Quando tinha 15 anos tudo parecia ser para sempre. Os amores eram eternos, o coração partido que doía tanto (ainda mais na TPM), as cartas de amigas, as horas a fio ao telefone divagando sobre como a vida parecia injusta. A saudade dos amigosque me conheciam muito mais do que mesma.
Talvez o nome desse blog, essa expressão que sempre uso, tenha nascido com meus 15 anos. As hipérboles da minha vida estavam acompanhadas de um "pra sempre". Hoje, aos 23, não tenho certeza de nada, cade vez menos o para sempre é latente nas minhas ações. Agora as terminações das frases são outras, tais como "bem que minha mãe disse", "agora eu entendo", "a gente só sabe quando cresce". Para quem passou dos 30, 40, 50, não importa, nossas escolhas, nossa visão do mundo, o grau de paciência e outros fatores importantes para a paz (ou não) de espírito vão mudando a cada década.
A sensação de que o tempo passa (muito rápido) vai ficando cada vez mais nítida. A lembrança gostosa, apertada, assim com olhos marejados, dos inúmeros amigos, colegas, pessoas que nos cercavam aos 15. Das amigas que ficaram no tempo, antes dos 18, das que nos trouxeram até os 23, das que com certeza estarão comigo aos 30, 40, 50.
Enfim, tudo é uma versão do que era.
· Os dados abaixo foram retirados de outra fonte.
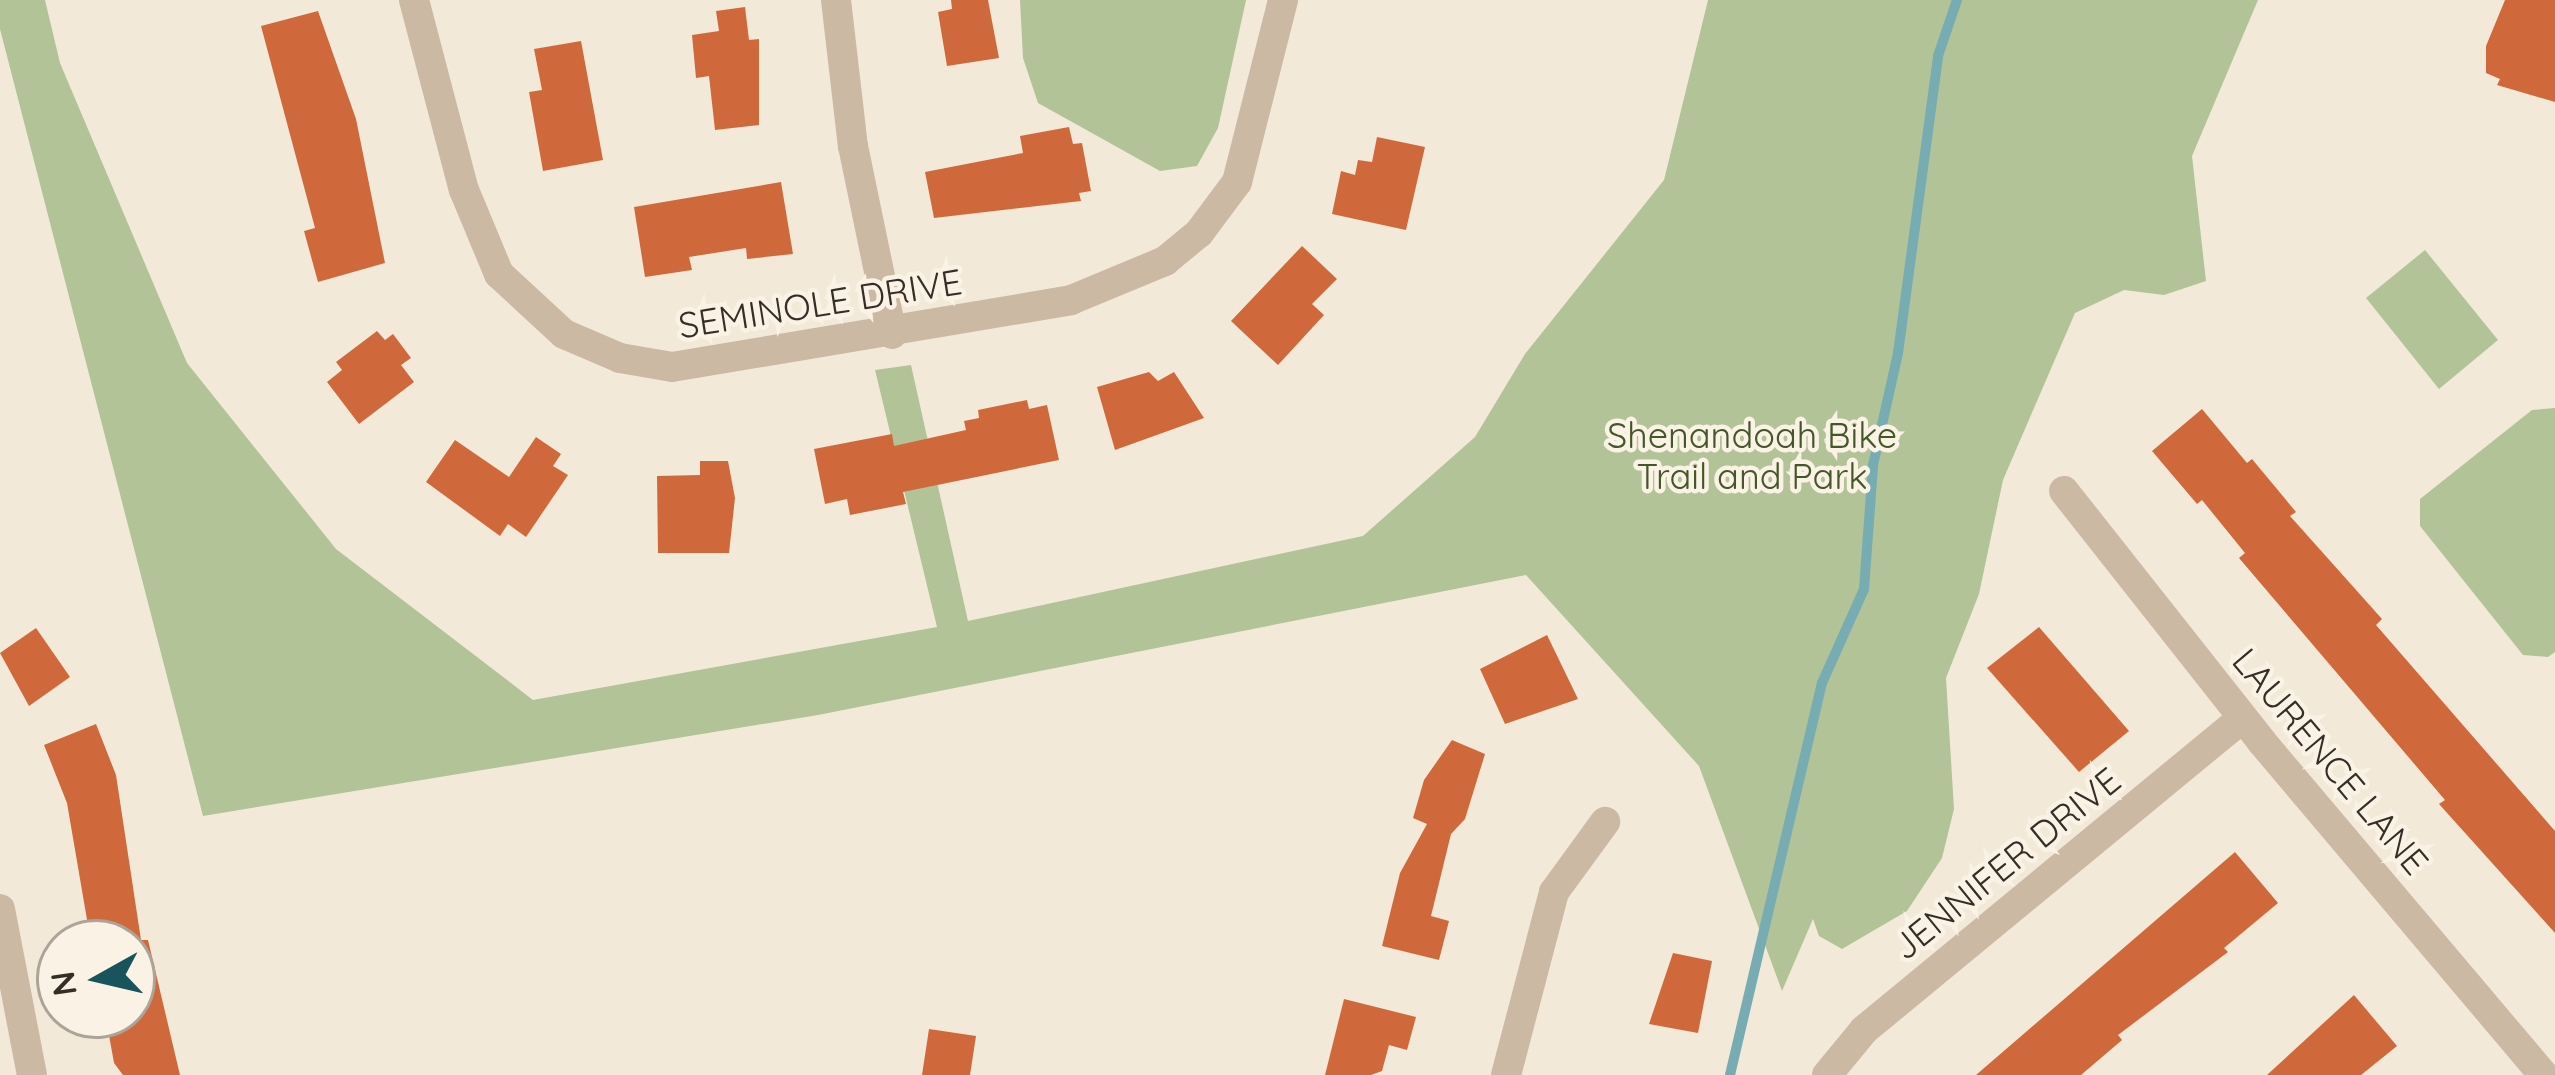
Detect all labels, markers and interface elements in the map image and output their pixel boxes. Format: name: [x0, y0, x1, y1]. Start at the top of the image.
street label: SEMINOLE DRIVE: [675, 259, 965, 347]
park label: Shenandoah Bike Trail and Park: [1607, 412, 1897, 497]
street label: LAURENCE LANE: [2224, 639, 2438, 883]
street label: JENNIFER DRIVE: [1883, 758, 2129, 968]
north arrow: [36, 919, 156, 1039]
text: N: [41, 969, 85, 999]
Algumas versões reais, verdadeiras, claras e transparentes, outras com as marcas dos erros que cometi, das pessoas que feri e das que me feriram, das coisas que escondi, das que quero esconder e das que imploro para revelar.
Hoje o que sinto mais falta dos 15 anos é de alguém que me conheça mais do que eu, que me abra os olhos, que me diga verdades mesmo que me magoe, mas que no fim da tromenta ainda esteja lá só para dizer que vai ficar tudo bem.
Com muitas saudades das presenças constantes:
Thais
Giordana
Marcio
Emílio
Carol
Felipe
Débora
Luana
Mônica
Julianne
Vocês sempre me conheceram melhor do que eu!